BEGIN Reading passage
Handler Fitness and Agility

These past 2 years of competing in agility, hearing my fellow competitors yell "Run, Michele, run", seeing myself wabble thru my runs with baby steps and no accelleration (thank goodness my dogs have a rock solid start line stay so I can lead far far out),  and mostly avoiding front crosses for fear of twisting an ankle, I've been looking for
  • a running coach,
  • or at least running tips,
  • plus a lower body fitness routine to do a few minutes every day, and
  • a short handler warm-up routine to do before my runs. 
Nobody has come forward to offer me these so I've sort of picked up tips and made up my own routines -- not optimal since I don't know what I'm doing but surely better than nothing.  In fact, still no agility handler I've met personally seems to think handler fitness training is important.  Some say "running just comes natural", others say I'm taking the fun out, or over-complicating things.

But . . . . . . . it isn't fun to be unsure on my feet, and running DOES NOT COME NATURAL to me.   I swear, either I am missing some muscles, or maybe they have atrophied in 45 years of NEVER having an occasion to run. I didn't run thru my classroom as a teacher.  I don't run in the grocery store, don't run from room to room at my house, don't run to the mailbox, and I don't run behind my broom, mop or push lawn mower.  I certainly don't run at my computer where I spend at least half my time.
END Reading passage
BEGIN Excerpted data
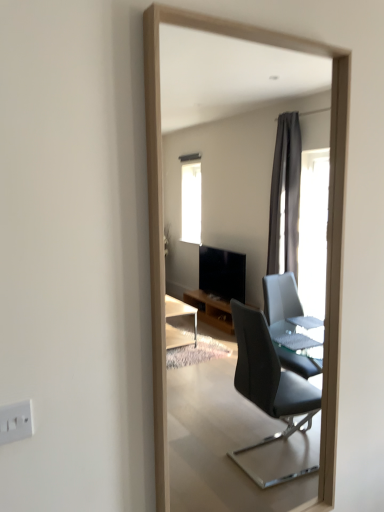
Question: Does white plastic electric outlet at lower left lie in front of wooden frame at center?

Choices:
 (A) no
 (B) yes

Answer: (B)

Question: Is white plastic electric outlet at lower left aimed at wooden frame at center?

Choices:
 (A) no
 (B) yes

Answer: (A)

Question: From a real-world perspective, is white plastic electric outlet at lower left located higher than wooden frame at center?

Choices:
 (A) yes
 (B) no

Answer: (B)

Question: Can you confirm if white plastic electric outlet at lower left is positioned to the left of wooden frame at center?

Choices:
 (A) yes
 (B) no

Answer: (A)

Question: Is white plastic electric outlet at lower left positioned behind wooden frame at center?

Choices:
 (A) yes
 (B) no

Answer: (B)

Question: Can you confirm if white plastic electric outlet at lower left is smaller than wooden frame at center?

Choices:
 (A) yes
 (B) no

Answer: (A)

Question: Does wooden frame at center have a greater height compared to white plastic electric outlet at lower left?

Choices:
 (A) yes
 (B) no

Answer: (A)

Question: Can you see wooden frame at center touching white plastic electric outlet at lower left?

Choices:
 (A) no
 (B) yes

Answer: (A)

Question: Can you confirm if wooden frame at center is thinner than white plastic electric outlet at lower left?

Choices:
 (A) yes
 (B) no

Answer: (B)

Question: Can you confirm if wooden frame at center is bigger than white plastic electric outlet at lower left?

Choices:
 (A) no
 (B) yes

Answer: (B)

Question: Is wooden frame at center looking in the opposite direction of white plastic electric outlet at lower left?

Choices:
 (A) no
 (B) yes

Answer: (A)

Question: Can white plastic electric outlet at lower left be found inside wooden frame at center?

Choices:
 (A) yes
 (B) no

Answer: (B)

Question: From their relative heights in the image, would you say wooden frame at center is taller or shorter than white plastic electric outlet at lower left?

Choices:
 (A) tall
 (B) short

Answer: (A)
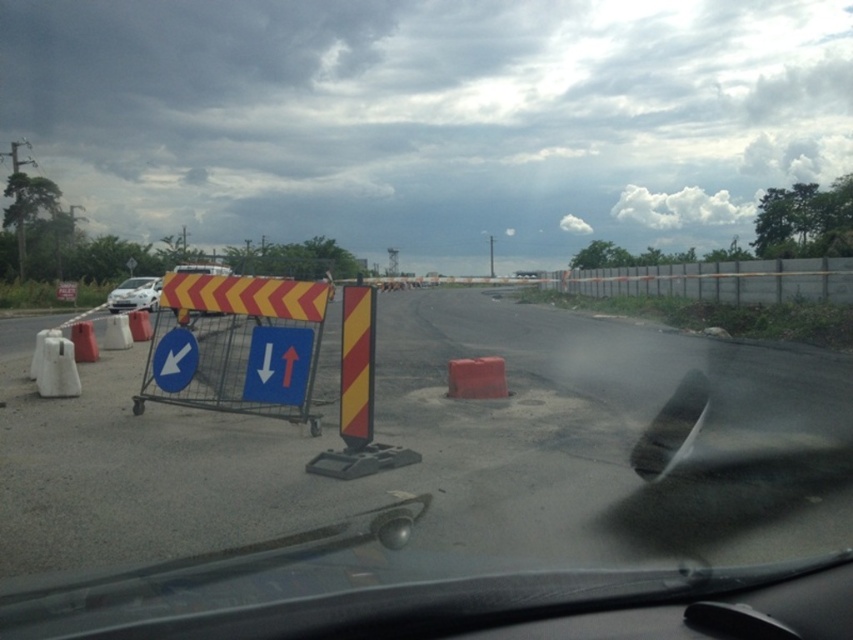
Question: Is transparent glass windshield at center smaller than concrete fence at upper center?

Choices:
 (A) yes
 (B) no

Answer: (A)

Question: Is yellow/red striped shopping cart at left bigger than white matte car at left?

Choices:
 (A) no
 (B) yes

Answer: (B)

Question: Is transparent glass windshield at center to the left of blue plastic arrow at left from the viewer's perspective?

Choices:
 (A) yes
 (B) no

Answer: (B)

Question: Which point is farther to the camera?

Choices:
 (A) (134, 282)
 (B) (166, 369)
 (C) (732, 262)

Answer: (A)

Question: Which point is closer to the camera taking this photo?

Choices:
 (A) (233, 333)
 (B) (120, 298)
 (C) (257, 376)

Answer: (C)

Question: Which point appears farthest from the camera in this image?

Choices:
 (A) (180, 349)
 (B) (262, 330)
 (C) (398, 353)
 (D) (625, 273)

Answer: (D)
END Excerpted data
BEGIN Excerpted data
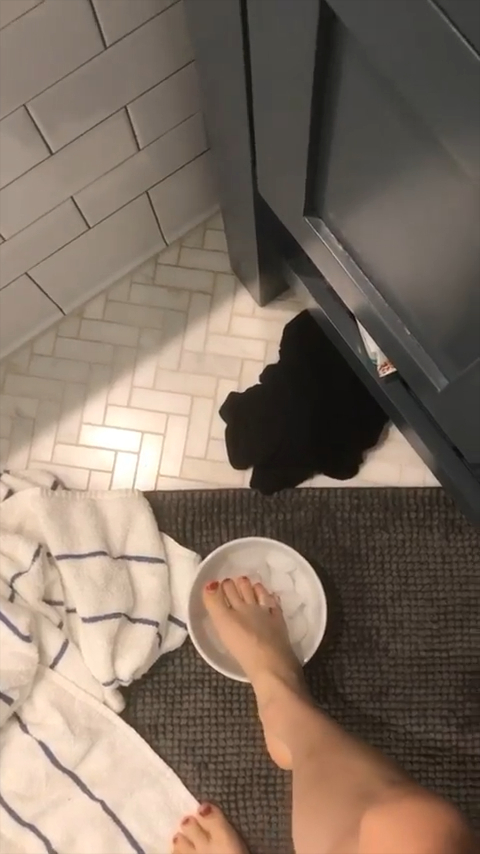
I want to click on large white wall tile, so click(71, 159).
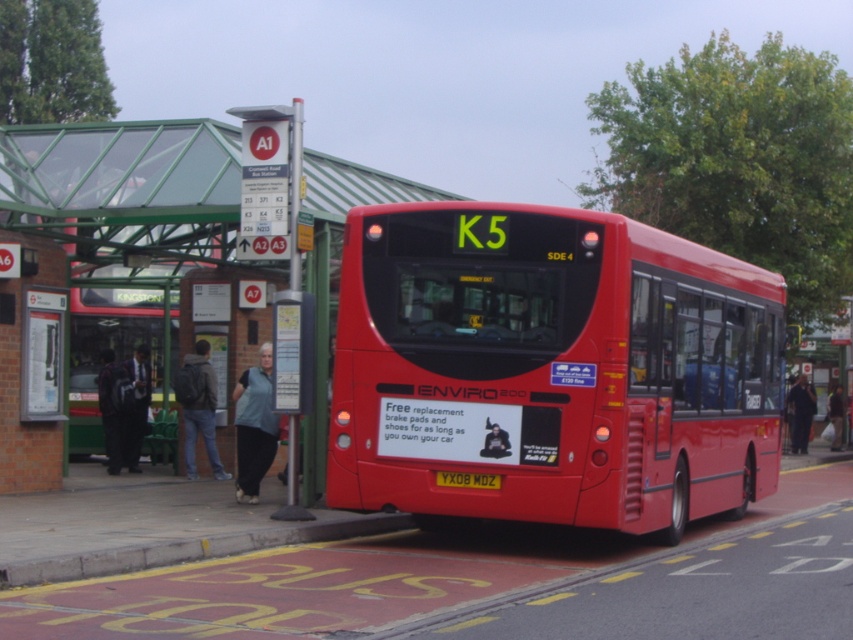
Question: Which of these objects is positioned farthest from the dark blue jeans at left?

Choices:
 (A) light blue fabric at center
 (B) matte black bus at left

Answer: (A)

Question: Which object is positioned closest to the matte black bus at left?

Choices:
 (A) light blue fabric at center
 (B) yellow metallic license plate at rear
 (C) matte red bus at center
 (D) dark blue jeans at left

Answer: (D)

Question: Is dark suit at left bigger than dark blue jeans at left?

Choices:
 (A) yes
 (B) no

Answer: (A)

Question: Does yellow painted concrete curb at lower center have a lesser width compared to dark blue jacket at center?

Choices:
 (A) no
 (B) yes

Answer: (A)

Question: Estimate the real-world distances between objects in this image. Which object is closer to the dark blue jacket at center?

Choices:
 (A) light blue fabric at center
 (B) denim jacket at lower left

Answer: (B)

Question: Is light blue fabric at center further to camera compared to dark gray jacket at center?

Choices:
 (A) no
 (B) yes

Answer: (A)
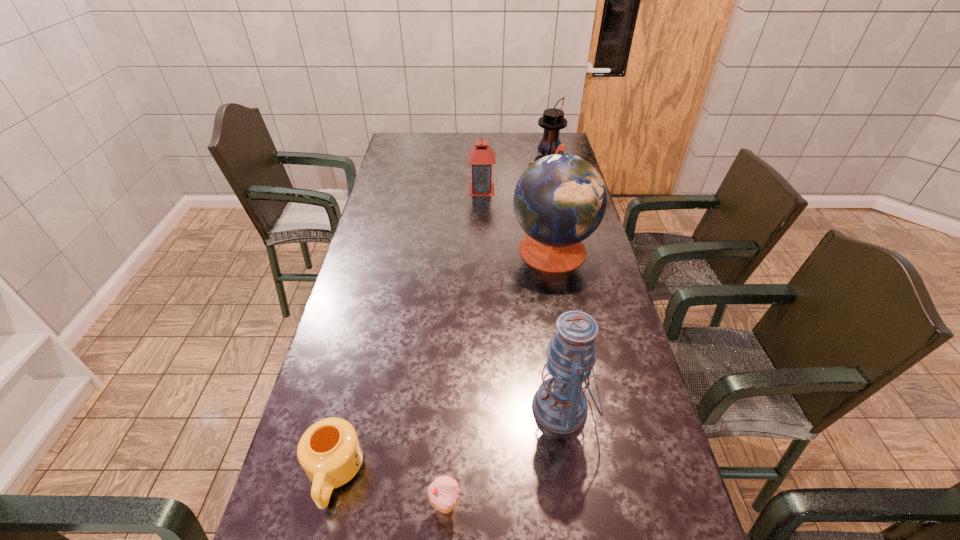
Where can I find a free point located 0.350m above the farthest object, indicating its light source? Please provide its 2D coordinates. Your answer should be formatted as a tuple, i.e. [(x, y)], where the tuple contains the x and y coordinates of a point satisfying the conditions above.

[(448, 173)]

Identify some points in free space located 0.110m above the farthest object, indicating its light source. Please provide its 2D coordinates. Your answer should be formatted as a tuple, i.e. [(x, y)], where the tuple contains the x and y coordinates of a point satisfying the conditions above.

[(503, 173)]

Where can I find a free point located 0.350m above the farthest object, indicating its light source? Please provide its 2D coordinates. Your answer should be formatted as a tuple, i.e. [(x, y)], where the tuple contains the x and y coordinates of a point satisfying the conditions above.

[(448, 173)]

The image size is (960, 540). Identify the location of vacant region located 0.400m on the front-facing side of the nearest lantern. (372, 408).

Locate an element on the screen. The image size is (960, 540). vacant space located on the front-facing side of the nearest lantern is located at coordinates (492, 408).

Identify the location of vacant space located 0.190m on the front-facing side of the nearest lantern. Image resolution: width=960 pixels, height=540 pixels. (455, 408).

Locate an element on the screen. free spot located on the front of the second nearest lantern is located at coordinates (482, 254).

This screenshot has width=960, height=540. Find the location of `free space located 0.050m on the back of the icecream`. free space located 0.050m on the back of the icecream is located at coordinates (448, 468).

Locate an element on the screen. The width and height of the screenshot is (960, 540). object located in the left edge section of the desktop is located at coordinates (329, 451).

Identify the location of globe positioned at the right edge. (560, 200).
END Excerpted data
→ **Challenges**:
1. Reproduce the part of the handler fitness text word for word, starting at "Nobody has come forward to" and ending at "half my time.".
2. For each statement below, say whether it agrees with the handler fitness text, answering yes or no and quoting the words from the text that decide it.
(a) The writer's dogs hold a solid start line stay.
(b) Someone has offered the writer a running coach or a fitness routine.
(c) The writer runs in the grocery store.

→ **Solutions**:
1.
Nobody has come forward to offer me these so I've sort of picked up tips and made up my own routines -- not optimal since I don't know what I'm doing but surely better than nothing.  In fact, still no agility handler I've met personally seems to think handler fitness training is important.  Some say "running just comes natural", others say I'm taking the fun out, or over-complicating things.

But . . . . . . . it isn't fun to be unsure on my feet, and running DOES NOT COME NATURAL to me.   I swear, either I am missing some muscles, or maybe they have atrophied in 45 years of NEVER having an occasion to run. I didn't run thru my classroom as a teacher.  I don't run in the grocery store, don't run from room to room at my house, don't run to the mailbox, and I don't run behind my broom, mop or push lawn mower.  I certainly don't run at my computer where I spend at least half my time.

2.
(a) Yes: "thank goodness my dogs have a rock solid start line stay"
(b) No: "Nobody has come forward to offer me these"
(c) No: "I don't run in the grocery store"